**Exercise aim**
Could you continue the patent description of the wedge-base lamp socket, starting right after its last sentence?

**Text**
|Publication number||US5709571 A|
|Application number||US 08/603,394|
|Publication date||Jan 20, 1998|
|Filing date||Feb 20, 1996|
|Priority date||Feb 20, 1996|
|Publication number||08603394, 603394, US 5709571 A, US 5709571A, US-A-5709571, US5709571 A, US5709571A|
|Inventors||Curt M. Briski, Mark S. Grant|
|Original Assignee||Yazaki Corporation|
|Export Citation||BiBTeX, EndNote, RefMan|
|Patent Citations (4), Referenced by (29), Classifications (5), Legal Events (7)|
|External Links: USPTO, USPTO Assignment, Espacenet|
This invention relates to sockets for holding and providing electrical power to wedge-base lamps such as are used in automotive vehicles.
Many automotive vehicle lights, such as courtesy lights, parking lights, etc., employ wedge-base lamps. A wedge-base lamp comprises a bulb portion containing a filament, and a substantially flat base portion from which a pair of lead wires connected with the filament extend. The lamp base is inserted into a receptacle at one end of a lamp socket, and a pair of terminals in the receptacle serve both to make electrical contact with the lead wires and to physically retain the lamp in the receptacle. Each terminal has two prongs and functions in the manner of a spring-clip, the prongs gripping the lamp base when it is wedged therebetween. The lead wires are bent to lay over the surface of the base in positions to make electrical contact with the terminals when the lamp is properly inserted into the receptacle.
If the lamp is not properly aligned with the receptacle as it is inserted therein, it is possible for the base of the lamp to contact the terminals improperly and bend or scratch one or more of the prongs rather than sliding between them as it is urged into the socket. This can result in poor electrical contact between the terminals and lead wires. It is also possible for the lamp to be inserted too deeply into the receptacle, and such over-insertion may result in a poor electrical connection or in damage to the socket, terminals, or the lamp.
It is also possible for the lead wires to become displaced from their proper positions with respect to the base during manufacturing or shipping and handling. If the lead wires are not properly located on the lamp base prior to insertion, the wires may not make good contact with the terminals even if the lamp is properly positioned within the receptacle.
The present invention is directed toward a wedge-base lamp socket featuring means for guiding a lamp into the proper position within a lamp receptacle of the socket to thereby ensure electrical contact between terminals contained within the receptacle and lead wires of the lamp. The socket includes means for protecting the terminals against bending or scratching that may be caused if the lamp is not properly aligned with the socket as it is inserted therein, and also means to guide the lead wires of the lamp into proper position with respect to the terminals if the wires are improperly arranged prior to insertion.

**Material provided**

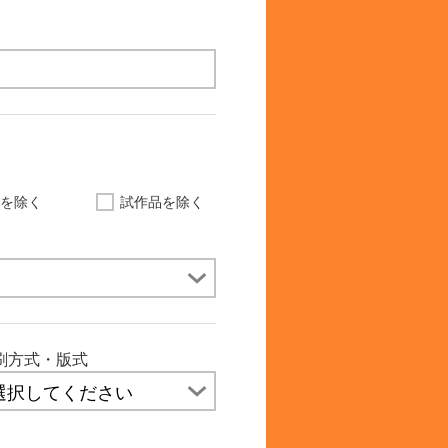
品を除く
試作品を除く
刷方式・版式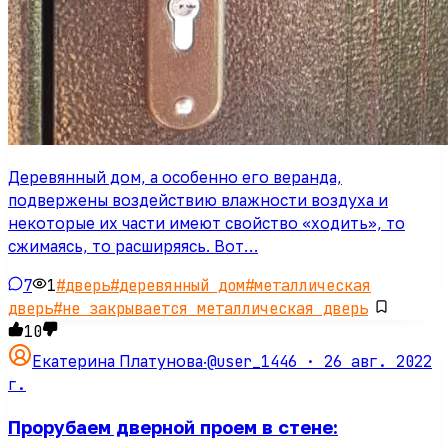
Деревянный дом, а особенно его веранда,
подвержены воздействию влажности воздуха и
некоторые их части имеют свойство «ходить», то
сжимаясь, то расширяясь. Вот…
7
1
#
дверь
#
деревянный дом
#
металлическая
дверь
#
не закрывается металлическая дверь
10
@user_1446 ·
26 авг. 2022
Екатерина Платунова
·
г.
Прорубаем дверной проем в стене:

**Output of the task**
According to the invention, terminal guard means is installed in the lamp receptacle to be positioned substantially between an insertion end of the socket and ends of the terminals adjacent to the insertion end. During insertion of the lamp into the receptacle, the guard means prevents the lamp from contacting the terminals in a manner that would tend to bend or scratch them, and guides the lamp into proper contact with the terminals. By preventing damage to the terminals, the guard means ensures adequate electrical contact between the terminals and the lamp.
According to another feature of the invention, the terminals are in the form of spring-clips comprising pairs of prongs which receive a base portion of the lamp therebetween when the lamp is inserted into the receptacle, and the terminal guard means comprises two terminal covers defining a gap aligned with the space between the prongs. Insertion of the lamp base through the gap guides the lamp base between the respective pairs of prongs.
According to a further feature of the invention, the terminal covers are positioned to physically obstruct insertion of the lamp into the receptacle beyond a desired insertion depth. This prevents over-insertion of the lamp which may damage the lamp, the socket, or the terminals.
According to yet another feature of the invention, the terminal covers have beveled inner edges adjacent the gap, the bevels serving to guide the lamp base into the gap when the lamp is urged into the lamp receptacle.
According to a still further feature of the invention, the inner edges of the terminal covers have concave curved portions which together define a substantially circular section at the center of the gap. The circular section accepts a circular portion of the lamp base when the lamp is inserted in the receptacle.
According to still another feature of the invention, the terminal cover inner edges are formed with guide notches positioned to engage the lead wires as the lamp moves downward into the lamp receptacle. This engagement straightens the wires and urges them into a proper position with respect to the terminals so that electrical contact with the terminals is enhanced.
According to another feature of the invention, the terminal covers are formed separately from the socket body and include locating hubs engagable with cooperatively shaped notches formed in the socket body to secure the covers in operative position within the receptacle.
FIG. 1 is a perspective cut-away view of a wedge-base lamp socket according to the present invention;
FIG. 2 is a top view of the lamp socket of FIG. 1; and
FIG. 3 is a cross-sectional view taken along line 3--3 of FIG. 2.
FIGS. 1 through 3 depict a wedge-base lamp socket 10 comprising a socket body 12 of an overall cylindrical shape and made of an electrically insulative material such as a synthetic resin. Socket body 12 has a lamp receptacle 14 formed therein, the receptacle adapted to receive a standard wedge-base lamp 18 at an insertion end 16, and a connector receptacle (not shown) formed at the opposite end of the body is adapted to receive a mating electrical connector (not shown) supplying electrical power to the lamp. A bulb portion 22 of lamp 18 contains a filament 24, and a base portion 26 is substantially flat with a rounded section 28 at its center. Lead wires 30 are connected to filament 24 and protrude from the bottom edge of the base. After exiting lamp base 26, lead wires 30 are bent or folded upward to lay over the surfaces of the base, substantially perpendicular to the bottom edge the base, with one wire positioned on each surface and at opposite ends of the base.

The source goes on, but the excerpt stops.